Anyone who has ever used OpenTable to get a last-minute reservation with friends at popular, crowded restaurant has seen the power of digitally enabled marketplace experiences in action. Brian Solis noted futurist, author, and analyst with The Altimeter Group recent report,  The State (and Future) of Digital Marketplaces is based on 100 interviews with North American marketing executives across eight market segments.
Key insights and lessons learned from the study include the following:

  • Altimeter found that 67% of marketplaces are generating more than $50M annually and 32% are generating more than $100M annually with the majority of marketplaces reporting a Gross Merchandise Volume (GMV) of between $500M to $999M. When the size of participating companies is taken into account, it’s clear digital marketplaces are one form of new digital business models larger organizations are adopting, piloting and beginning to standardize on. It can be inferred from the data that fast-growing, forward-thinking smaller organizations are looking to digital marketplaces to help augment their business models. Gross merchandise volume (GMV) is the total value of merchandise sold to customers through a marketplace.
  • 59% of marketing executives say new product/service launches are their most important marketplace objective for 2019. As marketplaces provide an opportunity to create an entirely new business model, marketing executives are focused on how to get first product launches delivering revenue fast. Revenue growth (55%), customer acquisition (54%) and margin improvement (46%) follow in priority, all consistent with an organizations’ strategy of relying on digital marketplaces as new business models.

  • Competitive differentiation, buyer retention, buyer acquisition, and social media engagement and the four most common customer-facing challenges marketplaces face today. 39% of marketing execs say that differentiating from competitors is the greatest challenge, followed by buyer retention (32%), buyer acquisition (29%) and effective social media campaigns (29%) Further validation that today’s digital marketplaces are enabling greater digital transformation through personalization is found in just 22% of respondents said customer experience is a challenge.

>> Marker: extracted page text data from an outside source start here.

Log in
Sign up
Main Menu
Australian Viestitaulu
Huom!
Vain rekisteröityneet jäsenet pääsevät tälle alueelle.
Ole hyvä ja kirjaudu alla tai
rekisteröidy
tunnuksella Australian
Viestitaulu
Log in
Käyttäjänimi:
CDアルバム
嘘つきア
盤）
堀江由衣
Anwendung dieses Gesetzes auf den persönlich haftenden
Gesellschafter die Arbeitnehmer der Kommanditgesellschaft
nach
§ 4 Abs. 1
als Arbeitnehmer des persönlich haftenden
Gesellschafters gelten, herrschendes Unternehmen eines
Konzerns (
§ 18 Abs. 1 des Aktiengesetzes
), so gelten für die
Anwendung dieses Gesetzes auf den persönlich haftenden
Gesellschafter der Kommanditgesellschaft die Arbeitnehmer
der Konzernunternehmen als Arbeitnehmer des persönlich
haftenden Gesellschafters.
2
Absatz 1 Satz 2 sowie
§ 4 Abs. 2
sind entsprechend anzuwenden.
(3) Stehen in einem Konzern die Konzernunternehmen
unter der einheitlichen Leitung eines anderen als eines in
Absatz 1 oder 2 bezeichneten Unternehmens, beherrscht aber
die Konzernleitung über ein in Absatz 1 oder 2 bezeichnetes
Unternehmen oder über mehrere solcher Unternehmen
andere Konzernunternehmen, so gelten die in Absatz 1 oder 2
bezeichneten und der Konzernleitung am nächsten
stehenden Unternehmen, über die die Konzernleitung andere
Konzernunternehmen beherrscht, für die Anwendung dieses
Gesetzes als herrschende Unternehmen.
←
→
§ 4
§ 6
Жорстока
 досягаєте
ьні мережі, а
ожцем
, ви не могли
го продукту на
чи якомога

  • Marketplaces need to scale and provide a broader base of services that enable “growth as a ” to keep sellers engaged. Marketplaces need to continually be providing new services and adding value to buyers and sellers, fueling growth-as-a-service. The three main reasons sellers leave a marketplace are insufficient competitive differentiation (46%), insufficient sales (33%) and marketplace service fees (31%). Additionally, sellers claim that marketing costs (28%) and the lack of buyers (26%) are critical business issues.
  • Lack of sellers who meet their needs (53%) is the single biggest reason buyers leave marketplaces. Buyers also abandon marketplaces due to logistical challenges including shipping costs and fees added by sellers (49%) and large geographic distances between buyers and sellers (39%). These findings underscore why marketplaces need to be very adept at creating and launching new value-added services and experiences that keep buyers active and loyal. Equally important is a robust roadmap of seller services that continually enables greater sales effectiveness and revenue potential.